§ ACTIVITY: Each record below should appear again exactly as written.
*** Opening of SUPPLIED MATERIAL ***
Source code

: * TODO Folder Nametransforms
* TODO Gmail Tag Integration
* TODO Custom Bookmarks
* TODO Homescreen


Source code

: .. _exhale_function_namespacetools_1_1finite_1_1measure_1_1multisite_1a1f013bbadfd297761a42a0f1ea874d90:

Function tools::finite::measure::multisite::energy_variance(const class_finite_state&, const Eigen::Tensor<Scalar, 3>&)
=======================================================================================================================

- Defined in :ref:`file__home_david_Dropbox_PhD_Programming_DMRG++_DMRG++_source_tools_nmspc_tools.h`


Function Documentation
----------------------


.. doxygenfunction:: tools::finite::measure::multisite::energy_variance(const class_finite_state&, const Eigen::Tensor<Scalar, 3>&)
*** Close of SUPPLIED MATERIAL ***
§ WRITTEN ANSWER:
Source code

: * TODO Folder Nametransforms
* TODO Gmail Tag Integration
* TODO Custom Bookmarks
* TODO Homescreen


Source code

: .. _exhale_function_namespacetools_1_1finite_1_1measure_1_1multisite_1a1f013bbadfd297761a42a0f1ea874d90:

Function tools::finite::measure::multisite::energy_variance(const class_finite_state&, const Eigen::Tensor<Scalar, 3>&)
=======================================================================================================================

- Defined in :ref:`file__home_david_Dropbox_PhD_Programming_DMRG++_DMRG++_source_tools_nmspc_tools.h`


Function Documentation
----------------------


.. doxygenfunction:: tools::finite::measure::multisite::energy_variance(const class_finite_state&, const Eigen::Tensor<Scalar, 3>&)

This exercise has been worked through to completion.